Illustration of the AMED API data interface – a satellite map automatically identifies different crop types (wheat, rapeseed, corn, etc.) using AI, along with detailed information on each field such as area and planting history. (Photo: Google)

The Agricultural Landscape Understanding (ALU) API, launched in India last year, and the Agricultural Monitoring and Event Detection (AMED) API, released earlier this year, are now being made available to trusted testers in Vietnam, Malaysia, Indonesia, and Japan.

The models use remote sensing and machine learning to help governments, agribusinesses, and innovators build targeted, cost-effective solutions for the farming sector.

Alok Talekar, Lead, Agriculture and Sustainability Research, Google DeepMind, said that Google is focusing on rice, a crop central to Vietnam’s food system, and the AI models are able to monitor individual fields.

“For every field, we are able to tell you what the most likely crop is and what their corresponding confidence is along with sowing and harvesting dates. This data is available again for many years going backwards, somewhere around five years probably,” said Alok, adding, “And the timely access to this information is going to enable data-driven, evidence-based sort of allocation of resources. We want to ensure whoever is investing the most money in agriculture is able to be more efficient with their delivery of services and benefits to farmers.”
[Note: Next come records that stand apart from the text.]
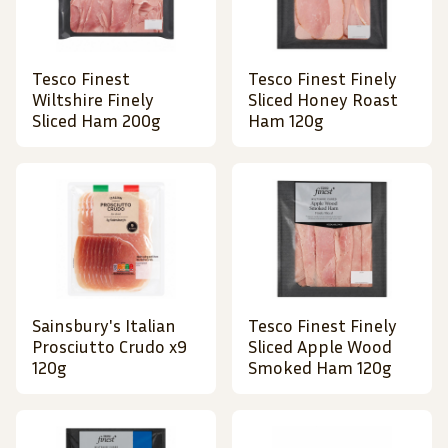
Tesco Finest
Tesco Finest Finely
Wiltshire Finely
Sliced Honey Roast
Sliced Ham 200g
Ham 120g
Sainsbury's Italian
Tesco Finest Finely
Prosciutto Crudo x9
Sliced Apple Wood
120g
Smoked Ham 120g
Illustrative map of data from Google’s ALU API – AI analyzes satellite imagery to identify boundaries of fields, orchards, ponds, and forested areas, helping to systematize agricultural landscape information. (Photo: Google)
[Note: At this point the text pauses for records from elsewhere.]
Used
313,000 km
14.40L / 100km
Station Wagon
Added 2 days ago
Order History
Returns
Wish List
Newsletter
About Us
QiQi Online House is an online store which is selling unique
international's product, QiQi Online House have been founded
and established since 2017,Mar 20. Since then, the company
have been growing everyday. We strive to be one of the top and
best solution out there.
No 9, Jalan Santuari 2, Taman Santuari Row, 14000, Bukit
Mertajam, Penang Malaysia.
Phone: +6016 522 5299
The ALU API maps fields, water bodies, and vegetation boundaries, while the AMED API, which builds on ALU API, delivers critical field-level insights on the most cultivated crops, and their sowing and harvest timelines at individual field levels. AMED API also refreshes data actively, approximately every 15 days, helping detect agricultural events in individual fields throughout a country’s agricultural landscape.

As Vietnam advances digital agriculture under its National Digital Transformation Program and adapts to climate challenges in the Mekong Delta and Central Highlands, these AI models are expected to serve as critical data infrastructure for precision farming and smarter policy planning.